Затем он ехал, уже безразлично держась за поручень, потому что сделал все, что мог, и движение автобуса абсолютно не зависело от его эмоций.
На факультет он мчался, на ходу расстегивая пальто, пряча шарф в карман, в гардеробе парализовывал старушек взглядом и рвал из рук номерок.
Затем подбегал к доске расписаний занятий и никак не мог найти номер аудитории, потому что за два года обучения ни разу не удосужился переписать расписание в записную книжку, которой, кстати, у него не имелось.
Последний бешеный галоп по лестнице, коридор или два коридора бегом на цыпочках, от чего, как он ни удивлялся этому каждый раз, топот слышался не меньше и – белая дверь с аккуратным до издевки, медным, в форме эллипса, номером на притолоке.
Здесь он задерживал дыхание, неестественно складывал губы в виновато-простоватую полуулыбку, нагонял дымку на глаза и тихонько скрипел дверью.
И все это переменилось.
Стоило ему один раз встать вместе с соседями по комнате, выпить припасенную бутылку кефира с двумя булочками выборгской сдобы, стоило выйти из общежития и, вспоминая вчерашний фильм: «А помнишь, какая у него рожа была, когда тот ему говорит…» хохотать во всю мощь девятнадцатилетней глотки, стоило ему прорваться в автобус и оглянуться за заднее сидение, как он понял, что будет вставать рано и пить припасенную бутылку кефира и в это самое время, в 8 часов 15 минут по-московскому, будет садиться в автобус и оглядываться на заднее сидение.

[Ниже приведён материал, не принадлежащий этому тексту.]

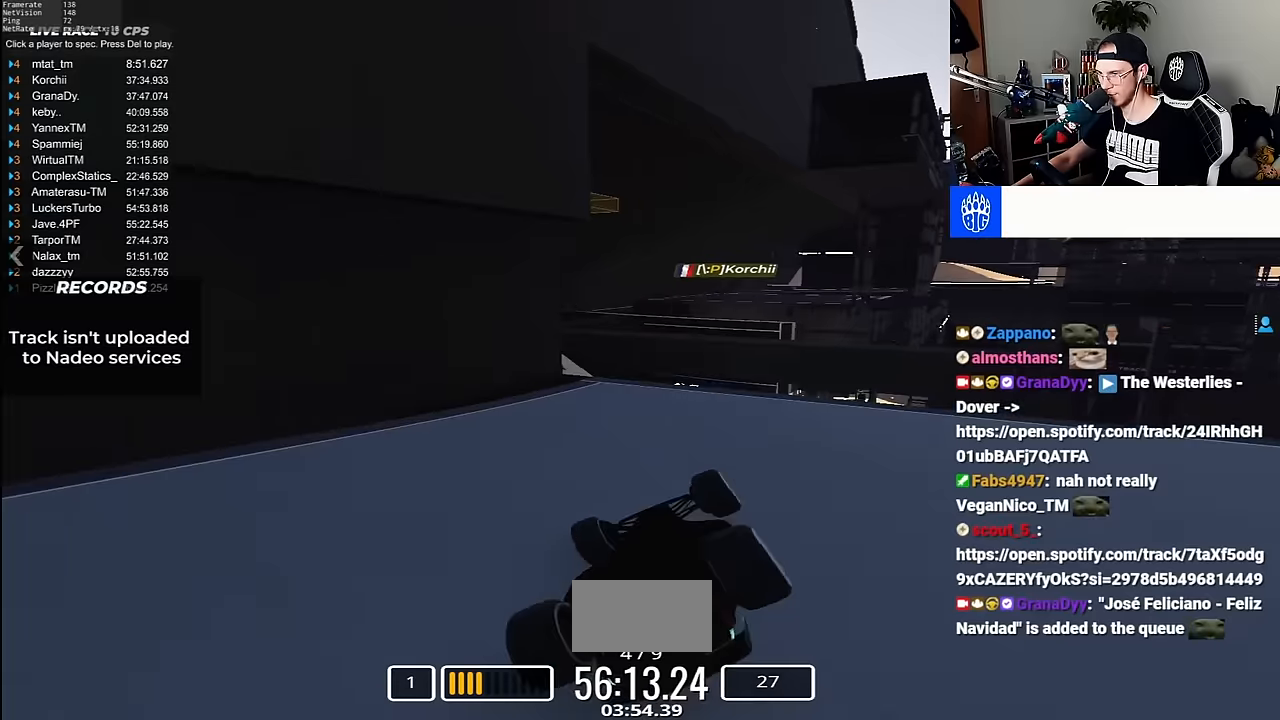
{"keys": ["up"], "events": [[66, "right", "down"], [100, "up", "down"], [166, "right", "up"]]}
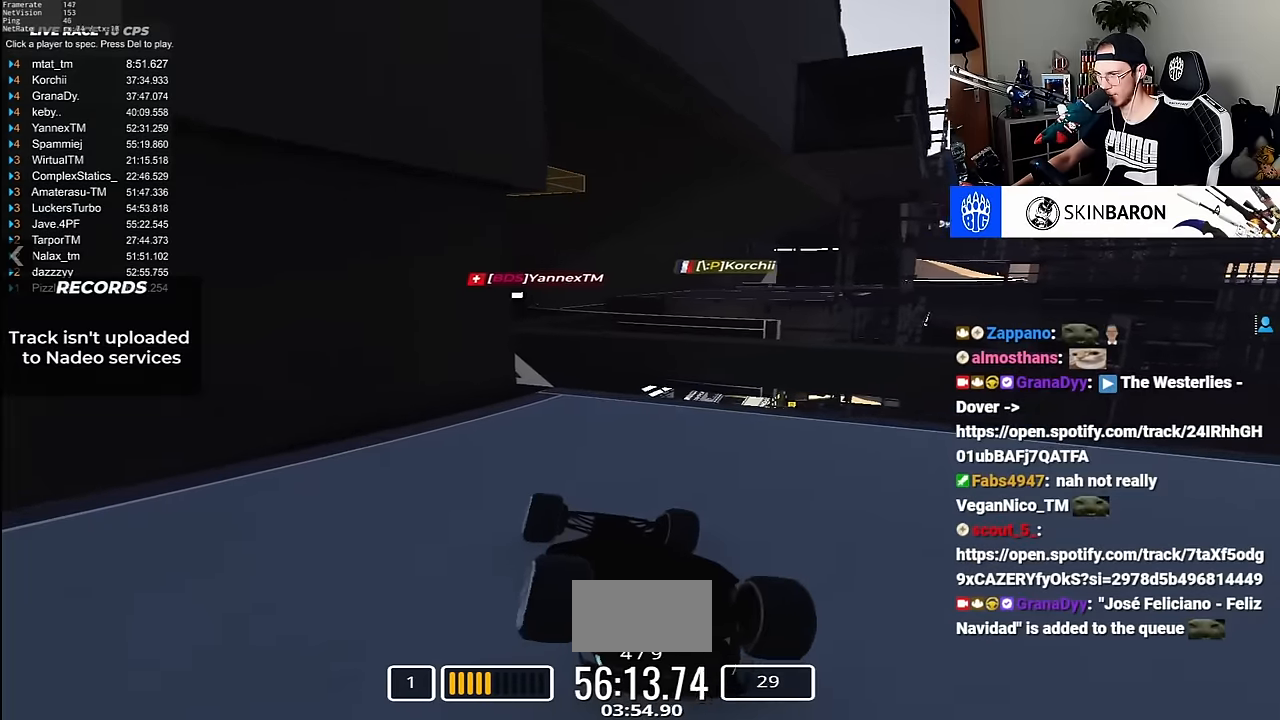
{"keys": [], "events": [[150, "up", "up"]]}
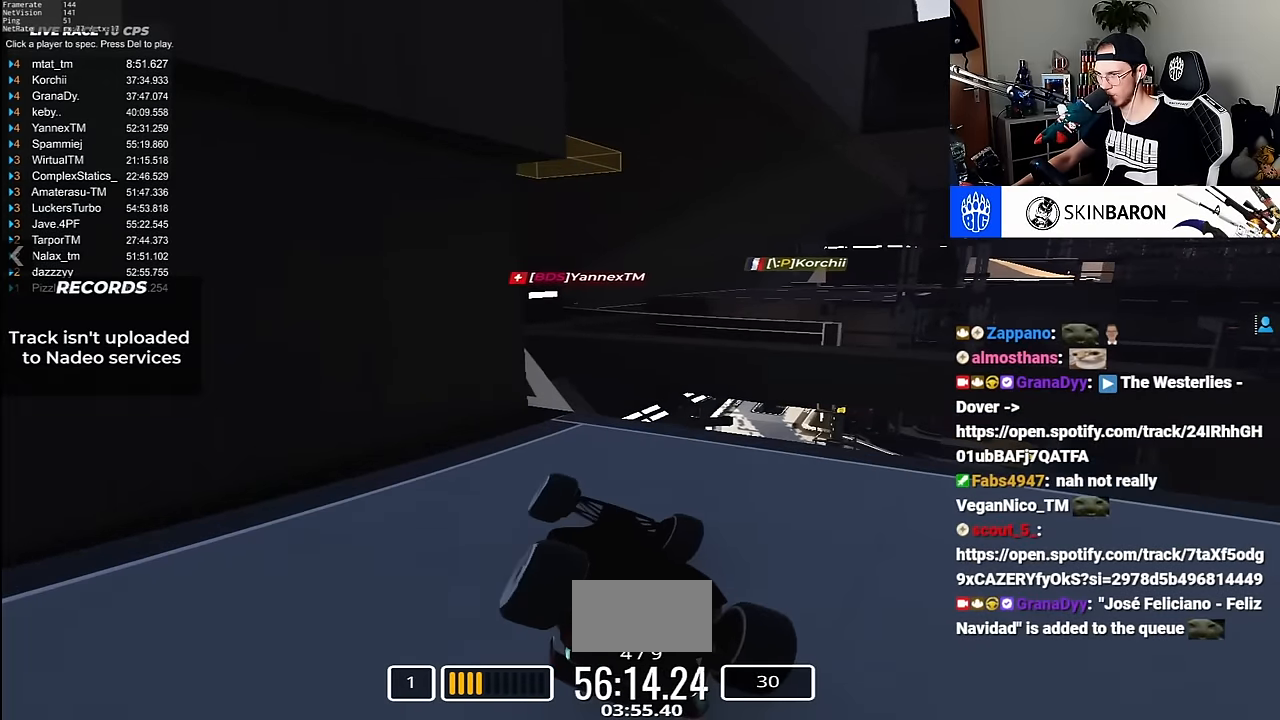
{"keys": ["up"], "events": [[150, "up", "down"], [166, "up", "up"], [283, "up", "down"]]}
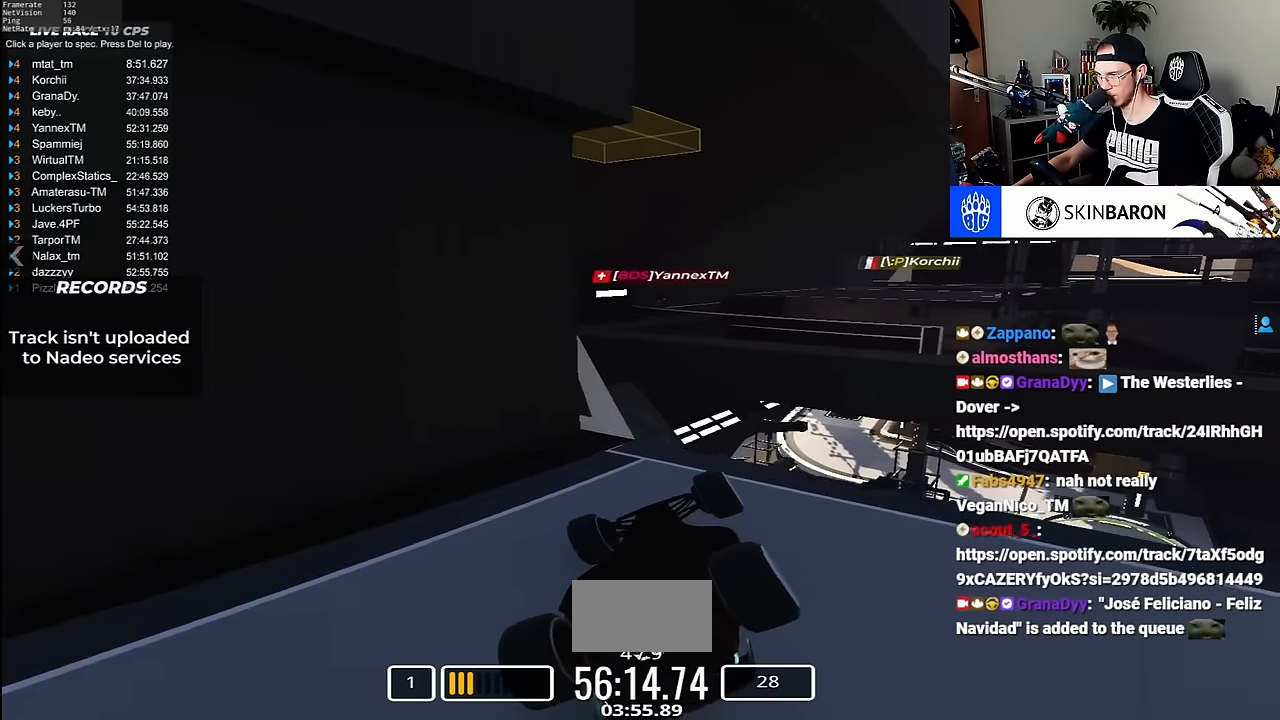
{"keys": ["up"], "events": [[150, "right", "down"], [366, "right", "up"]]}
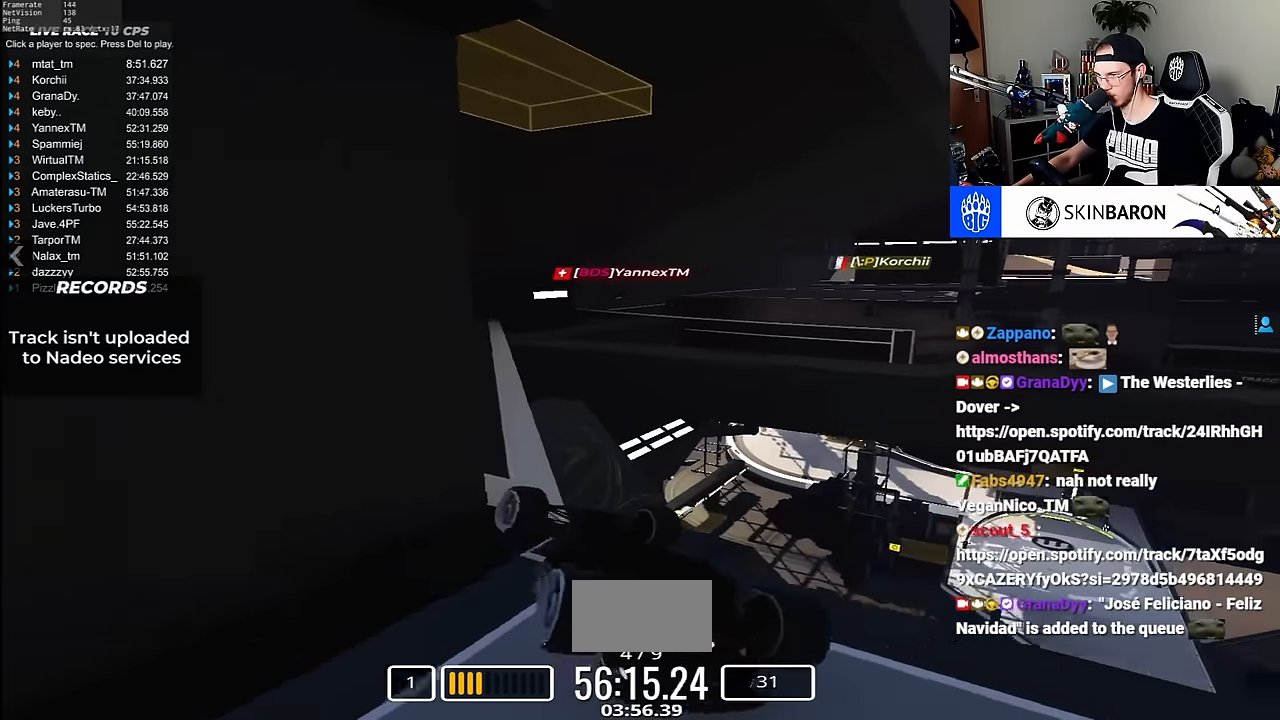
{"keys": ["up"], "events": []}
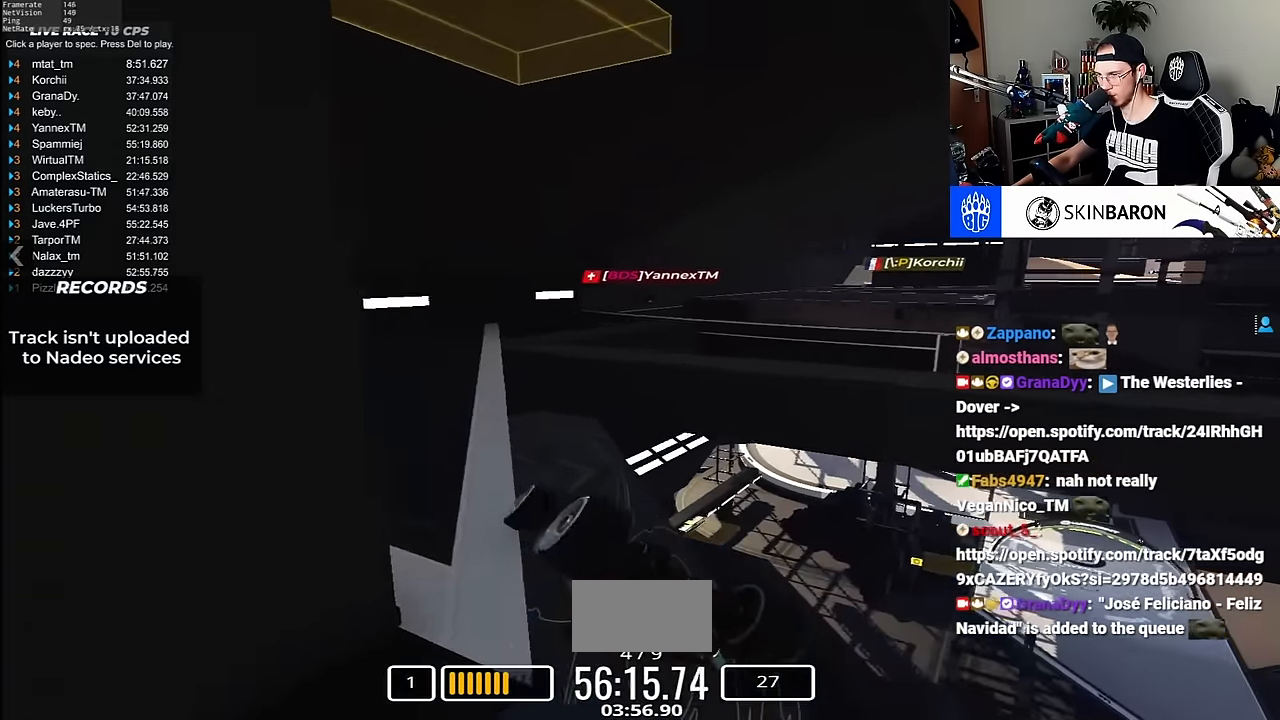
{"keys": ["right", "up"], "events": [[216, "right", "down"], [216, "up", "up"], [266, "up", "down"]]}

Она была в коричневой меховой шапочке и в коричневом пальто с коричневым меховым круглым воротничком из шкуры однородного морского ли, речного или сухопутного животного. На коленях у нее лежал черный блестящий портфель. Глаза ее смеялись, а губы были такие алые, что в салоне пахло яблоками. Его толкнули в спину, но он вцепился в поручень и встал боком к пассажиропотоку. Все стихло.
Пропел мотор автобуса, и люди стали петь. Они пели мучительно-сладко и разнообразно. Две пожилые красивые женщины пели о муже-болельщике одной из них, кондукторша пела о прекрасных билетах, соседи по комнате пели о вчерашнем фильме и зачетах, мотор пел басовито и ликующе, забираясь все выше и выше.
И только она молчала. Потому что все пели для нее.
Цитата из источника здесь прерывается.